• **Questions sur l'extrait**
**a.** Dans l'extrait sur les usages de Facebook, relevez tous les usages par lesquels les usagers créent du contenu et de la valeur.
**b.** Rédigez la suite de l'extrait sur les usages de Facebook, juste après sa dernière phrase.

======== Extrait

Figure 22 : modèle de chaine comportementale (Vasalou et al., 2010 : 720)

Enfin, l’étude de Vasalou et al. (2010) s’intéresse aux activités sur le réseau Facebook et à aux motivations des usagers pour utiliser le réseau. Les chercheurs s’appuient sur un « modèle

de chaine comportementale » (p.720) retraçant la gamme de comportements qu’un site doit favoriser par son design80

pour que l’utilisateur adopte le service. Ce modèle se construit sur trois phases : la découverte, l’engagement superficiel et l’engagement réel (figure 22). Les chercheurs s’intéressent à la troisième phase. A cette phase, le design des RSN est caractérisé par trois cibles comportementales : (1) créer de la valeur et du contenu, (2) rester actif et loyal (par exemple visiter le site fréquemment), et (3) impliquer les autres. Ce sont les trois cibles d’un design participatif.

L’étude de Vasalou et al. montre ainsi que, dans la phase d’engagement réel sur le réseau

Facebook, les usagers créent du contenu et de la valeur à travers cinq usages principaux : (1)

poster des photos, (2), jouer à des jeux, (3) participer à des quizzes, (4) utiliser des applications et (5) mettre à jour leur statut. De plus, ils engagent les autres ou sont engagés par les autres au travers de neuf usages : (1) regarder des photos, (2) être « taggés » sur des photos, (3) tagger des photos, (4) découvrir des applications parce que les amis les ont ajoutés, (5) organiser des événements, (6) recevoir la requête d'un ami, (7) voir le statut des autres, (8) utiliser la recherche avancée pour voir des types spécifiques de personnes, (9) joindre des groupes.

Ces comportements généraux peuvent se modifier selon le temps d’appropriation du service. Ainsi, les utilisateurs plus anciens accordent moins d'importance aux applications interactives et aux jeux et plus d'importance aux statuts et aux photos, notamment parce que les photos s'avèrent des objets adéquats pour l'expression ou la co-construction de l'identité sociale. Or, les statuts et les usages liés à la photo font visiter Facebook plus souvent alors que les applications y font passer plus de temps. On peut en conclure que les usages se tournent avec le temps de plus en plus vers des activités de conversation sociale, une fois que les réseaux d’amis sont formés. L'apprentissage social de Facebook s'avère être un apprentissage vicariant. Plus le réseau d'amis augmente et plus le partage de photos augmente.

================
======== Contenu des données

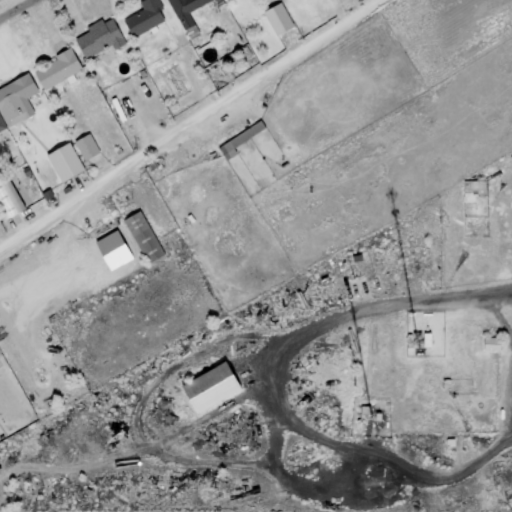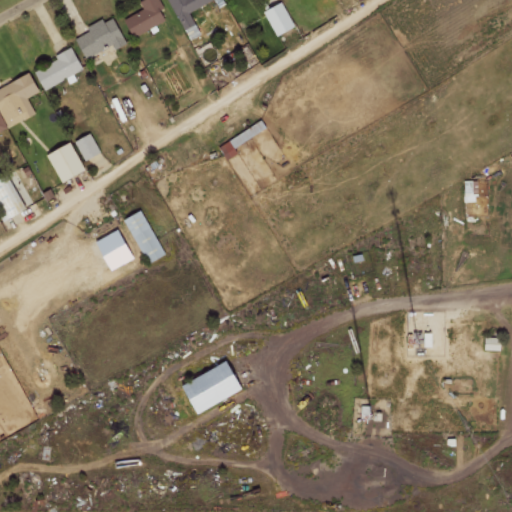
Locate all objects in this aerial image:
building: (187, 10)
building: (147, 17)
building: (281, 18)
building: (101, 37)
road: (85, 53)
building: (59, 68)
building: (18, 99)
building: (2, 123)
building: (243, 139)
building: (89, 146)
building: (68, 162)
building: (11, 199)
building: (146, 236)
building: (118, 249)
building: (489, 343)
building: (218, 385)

================
======== Contenu des données

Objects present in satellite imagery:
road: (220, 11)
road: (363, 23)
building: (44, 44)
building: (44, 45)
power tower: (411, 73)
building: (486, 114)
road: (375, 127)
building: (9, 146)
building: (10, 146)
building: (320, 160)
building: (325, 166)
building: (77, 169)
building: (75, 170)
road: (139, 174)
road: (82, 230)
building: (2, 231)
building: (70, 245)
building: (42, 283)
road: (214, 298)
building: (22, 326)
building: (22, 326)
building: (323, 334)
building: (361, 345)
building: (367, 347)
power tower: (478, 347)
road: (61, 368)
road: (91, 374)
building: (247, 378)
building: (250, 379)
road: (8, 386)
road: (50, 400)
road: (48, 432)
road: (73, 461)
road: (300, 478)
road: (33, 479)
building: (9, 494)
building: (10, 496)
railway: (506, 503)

================
======== Contenu des données

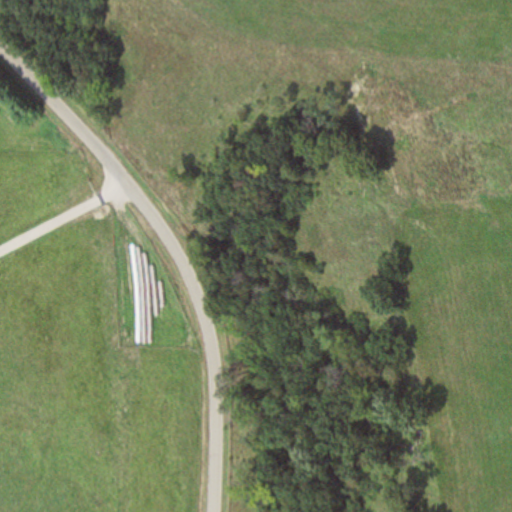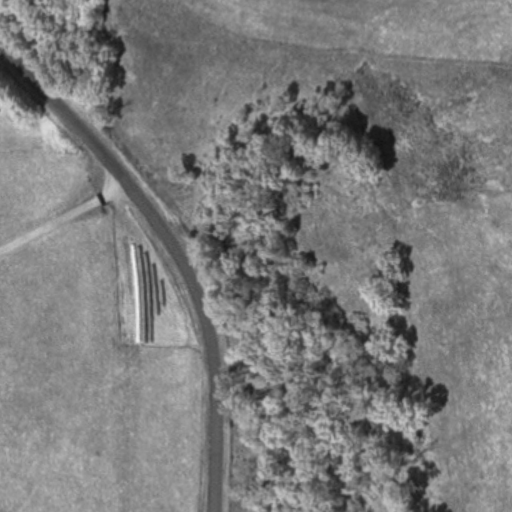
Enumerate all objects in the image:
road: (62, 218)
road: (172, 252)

================

• **Réponses**
**a.**
- poster des photos
- jouer à des jeux
- participer à des quizzes
- utiliser des applications
- mettre à jour leur statut

**b.**
Ces trois études différentes montrent que, suivant les outils de CMO, les modes de participation diffèrent. Les réseaux sociaux sont des outils plus conversationnels, mais la durée de l’engagement sur le site implique des modifications de comportements : les activités plébiscitées par les acteurs ne sont pas les mêmes.

Il est ainsi capital de voir, à la suite d’Erickson (1982), la situation d’apprentissage instruit comme reposant sur deux ensembles de connaissances pratiques, les structures de tâche académique et les structures sociales de participation, qui constituent « un ensemble

schématique de contraintes fourni par la logique d’une séquence » d’apprentissage (Appel, 2010). Il s’agit de distinguer le focus pédagogique de l’interaction et les structures de participation. Dans une situation d’enseignement en présentiel, le tissage entre les deux structures se façonnent de manière simultanée. Dans le cas des situations d’apprentissage en ligne, les structures sont découplées dans le temps et dans l’espace et le maillage des deux se construit différemment (Mangenot, 2008). Dans les deux situations, le présentiel et le en ligne, « la participation contraint l’apprentissage et l’affecte en fournissant un espace et des opportunités aux processus cognitifs » (Appel, 2010), mais sans doute pas de la même manière, puisque dans les espaces d’apprentissage en ligne, la participation laisse des traces rémanentes et est donc réifiée, de manière beaucoup plus systématique que dans l’enseignement en présentiel. Dans le but d'avoir accès à des opportunités d'apprentissage, c’est-à-dire d'être actif, les apprenants doivent non seulement comprendre la logique derrière la tache académique, mais aussi les formes de participation prévues par l'enseignant au travers du dispositif socio-pédagogique en ligne.